僕は1人教室に戻り、まだ何も準備できていない給食を見て悲しみと怒りを覚えた。昔から学校のいわゆる1軍にはいたが、ルールを破ったり、人に迷惑をかけるようなことだけは絶対にしなかった。ポリシーにしていた。仕方ない。1人で配膳まで全てやろう。今思うと当番全員に怒ってもよかったのかも知れないが、大仕事をすることで考えたくなかったのだろうか、怒りが沈み仕事に取り掛かるまでに時間はかからなかった。それからは早かった。おぼんを一気に5つ取り。机に並べ、5種類の料理をおぼんに乗せていく。それを机から遠い席から順に運んでいく。また5つ。そしてまた5つ。
「うわ〜いいものみたね」
「上手くいってほしいね〜」
「カップル成立するところみれて幸せ」
へーー付き合ったんだ。予想は出来すぎていたので驚きはしなかった。だがふと黒板の日付をみて驚いた。6月4日。あれ?俺今日誕生日だった?それは驚いた。誕生日とは親から自分の好きなものを買ってもらえるだけでなく、会う友達みんなからおめでとうと言われて、一日中優しくしてくれる幸せな日だからである。真逆。1番されて嫌なことをされた。誕生日に。悔しかった。泣きたかった。泣けなかった。教室だから。
「あ!金丸1人でやってたの?ごめん!」
遅れてきた女子が謝ってきた。
「ああ。うん。」
「急いで手伝うね!あれ?6月4日。今日金丸誕生日じゃない?」
「そうだね。」
「おめでとう!なんかあげよっか!笑」
こんなに腹が立つおめでとうは初めてだった。
僕は流れる手つきでおぼんを5つ取り、5種類の料理を最速で盛り付けながら真顔でこう言った。
「なら100万円くれ」
「え…」
彼女は固まっていた。そりゃそうだ。普段陽気で有名が僕がボケでもなんでもなく、それはもうひどい怒りを覚えた真顔で言ったのだから。

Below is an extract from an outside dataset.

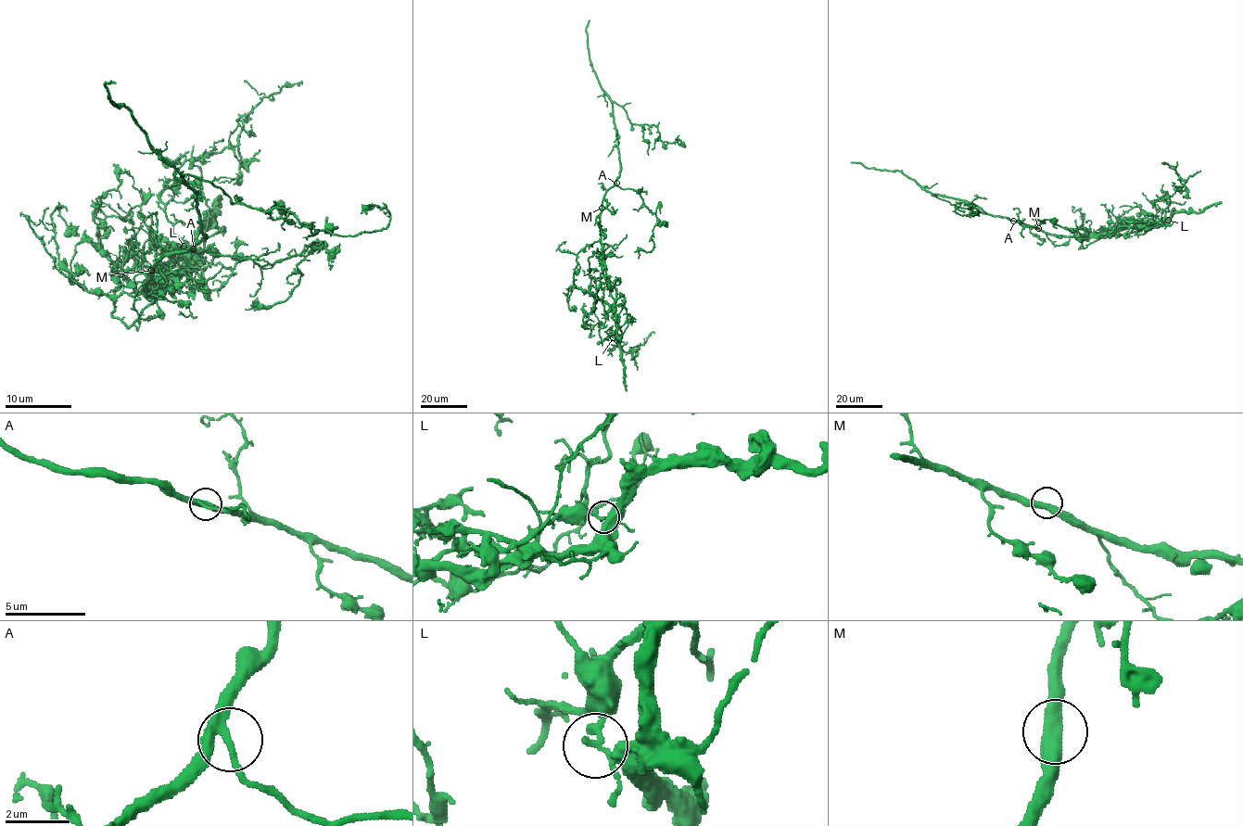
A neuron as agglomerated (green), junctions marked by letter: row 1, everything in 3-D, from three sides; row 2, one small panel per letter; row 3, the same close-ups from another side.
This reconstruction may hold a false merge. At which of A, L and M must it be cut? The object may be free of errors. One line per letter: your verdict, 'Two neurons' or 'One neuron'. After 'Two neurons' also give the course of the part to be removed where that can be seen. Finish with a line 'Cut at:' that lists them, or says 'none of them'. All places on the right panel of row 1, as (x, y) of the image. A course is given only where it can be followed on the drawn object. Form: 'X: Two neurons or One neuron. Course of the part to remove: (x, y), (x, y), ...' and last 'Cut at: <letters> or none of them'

彼女を無視し仕事を終えて、割烹着を脱いだ。割烹着は着る時より2倍は重くなっていた。
「それではみなさん手を合わせていただきます」
「いただきます」
給食委員の号令でみんな給食を食べ出した。
わかめご飯か。ひと口食べた瞬間に思い出した。好きな給食じゃん。夢中になって食べた。彼氏持ちになったエミリアちゃんを1回も見ることなく。
その後僕はわかめご飯をめちゃくちゃおかわりした。